### REQUIREMENT
Decide whether each statement agrees with the text below about the press conference: (a) by Friday, people across the country had condemned the officers; (b) police cleared the scene to protect stores from looting; (c) Brown said the individual was in the area after the curfew. Answer yes or no for each, quoting the words of the text that decide it.

By Friday, people all over the country had condemned the officers — and those that stood by without intervening — yet Brown defended them in a press conference. According to WBEN-AM radio, Byron said that Gugino was a "major instigator" within the crowd. He went on: "He was trying to spark up the crowd of people. Those people were there into the darkness. Our concern is when it gets dark, there is a potential for violence. There has been vandalism, there have been fires set, there have been stores broken into and looted."

"According to what was reported to me, that individual was a key and major instigator of people engaging in those activities," Brown said. "He was in the area after the curfew. One of the things that happened before was conflict among protesters and there was a danger of fights breaking out, and police felt it was important to clear that scene for the safety of protesters."

### DATA RECORDS
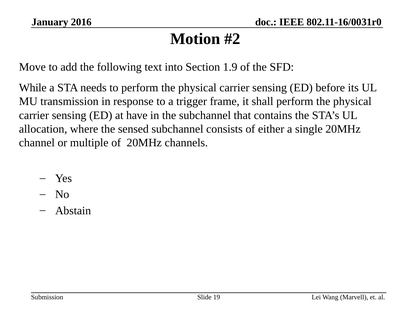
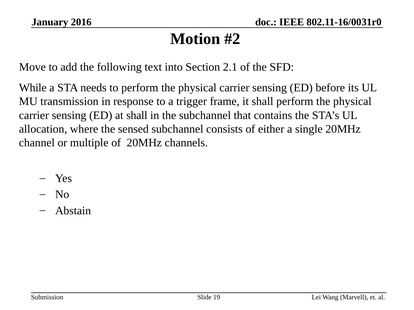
1.9: 1.9 -> 2.1
at have: have -> shall
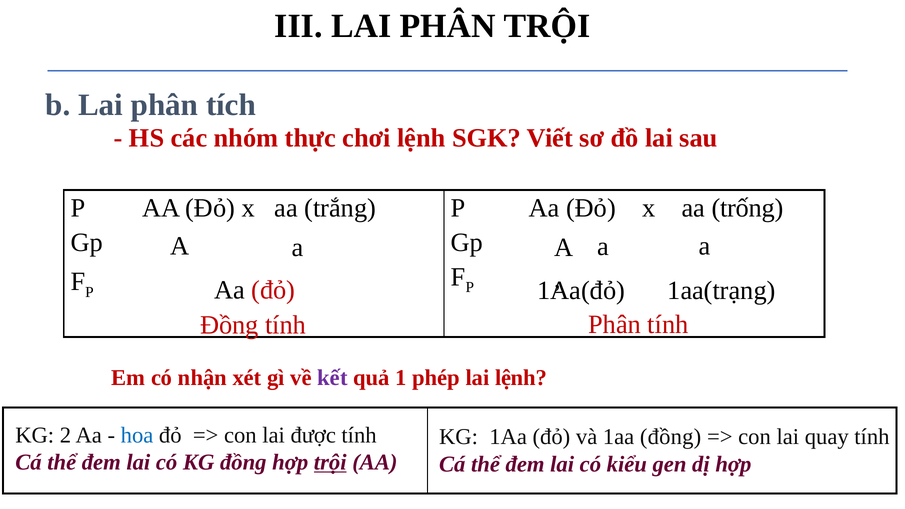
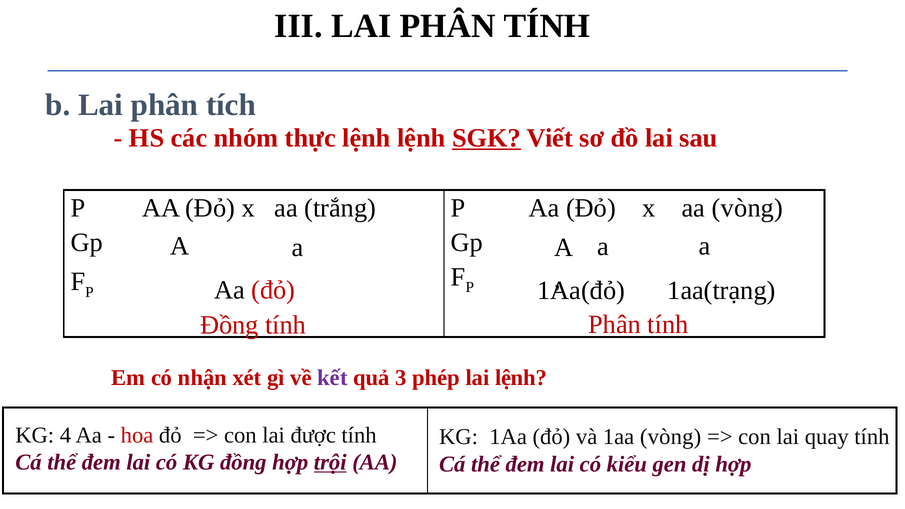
LAI PHÂN TRỘI: TRỘI -> TÍNH
thực chơi: chơi -> lệnh
SGK underline: none -> present
aa trống: trống -> vòng
1: 1 -> 3
2: 2 -> 4
hoa colour: blue -> red
1aa đồng: đồng -> vòng
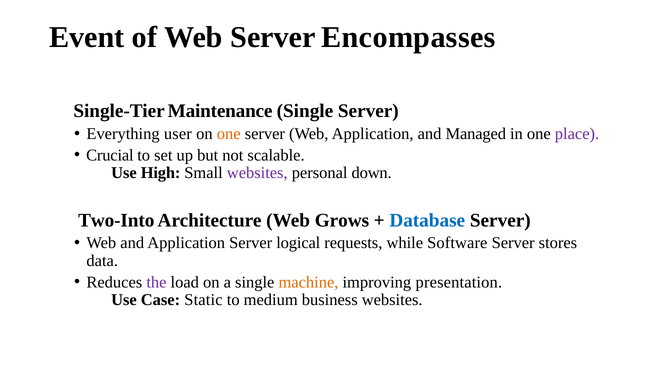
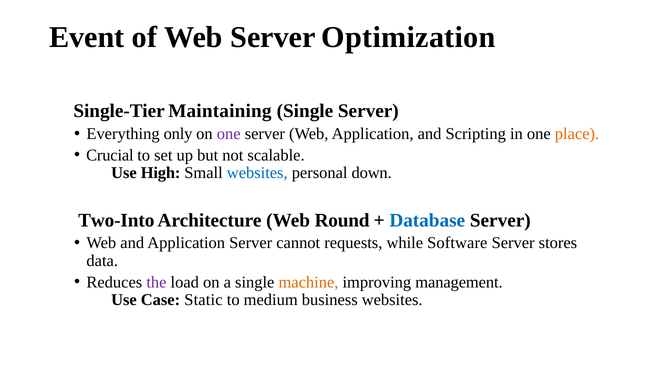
Encompasses: Encompasses -> Optimization
Maintenance: Maintenance -> Maintaining
user: user -> only
one at (229, 134) colour: orange -> purple
Managed: Managed -> Scripting
place colour: purple -> orange
websites at (257, 173) colour: purple -> blue
Grows: Grows -> Round
logical: logical -> cannot
presentation: presentation -> management
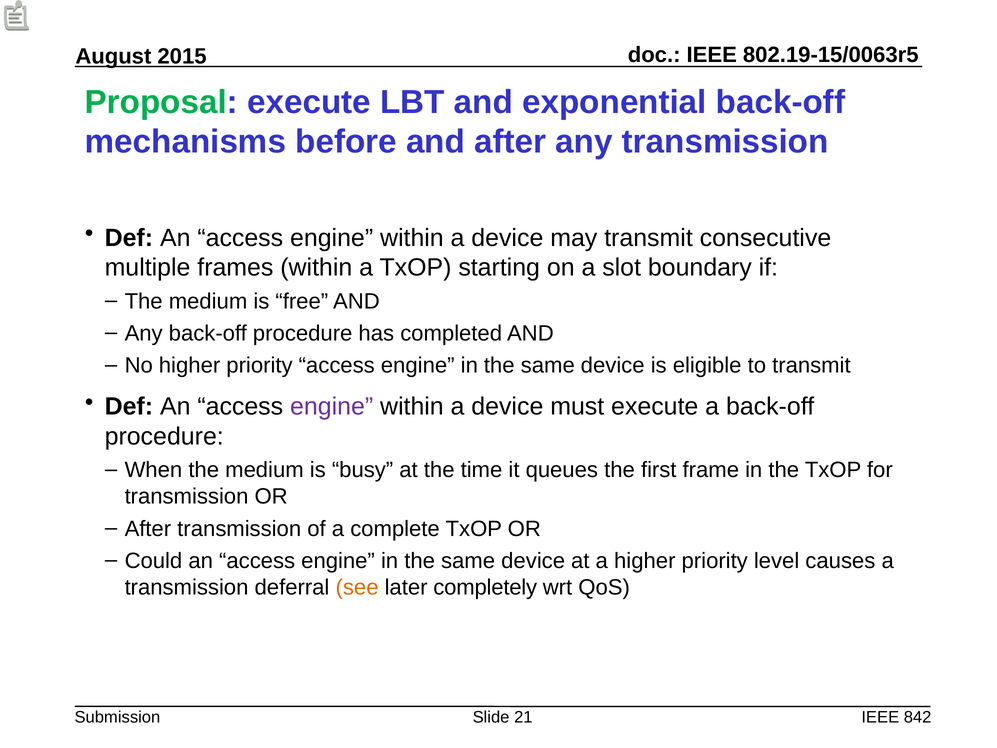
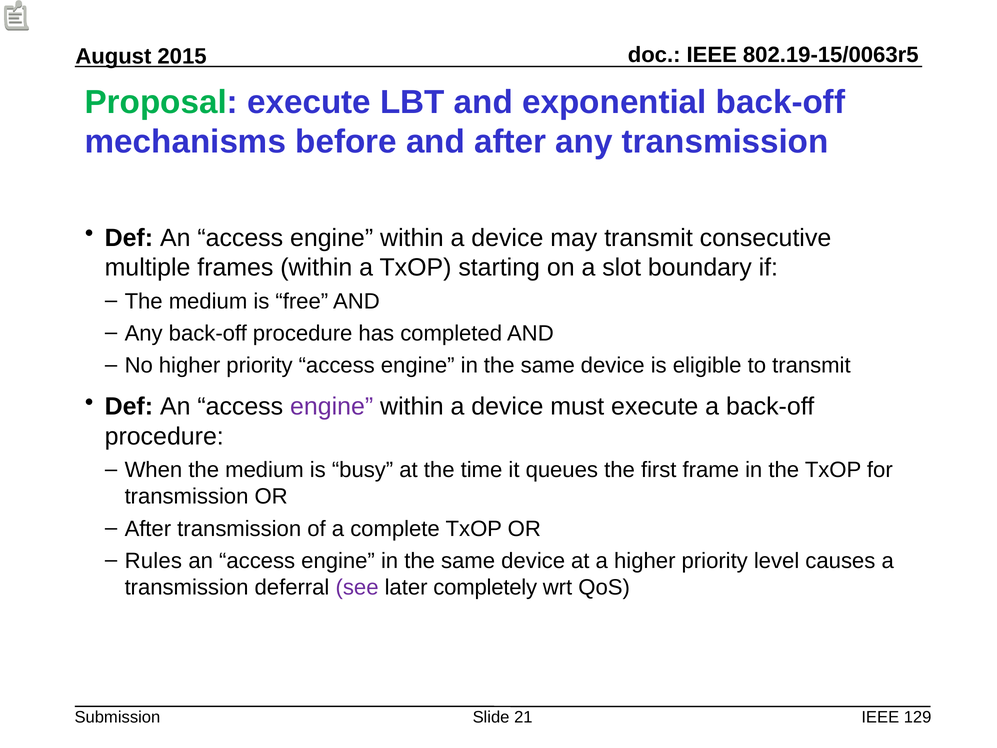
Could: Could -> Rules
see colour: orange -> purple
842: 842 -> 129
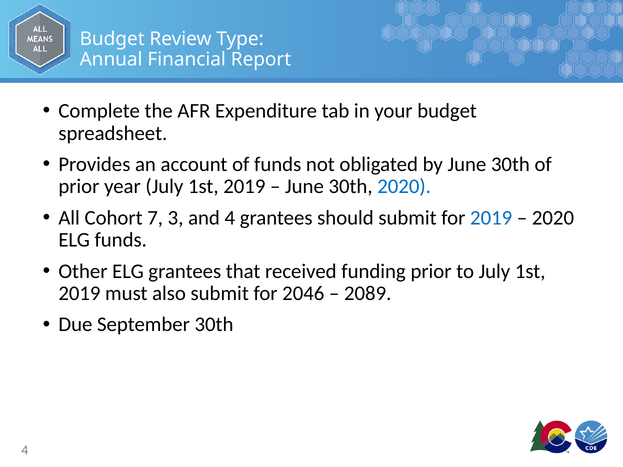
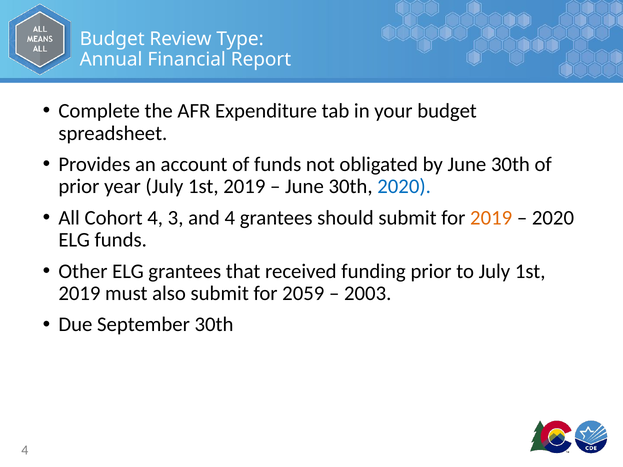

### EXERCISE RESPONSE
(a) Yes: "By Friday, people all over the country had condemned the officers"
(b) No: "police felt it was important to clear that scene for the safety of protesters"
(c) Yes: "He was in the area after the curfew."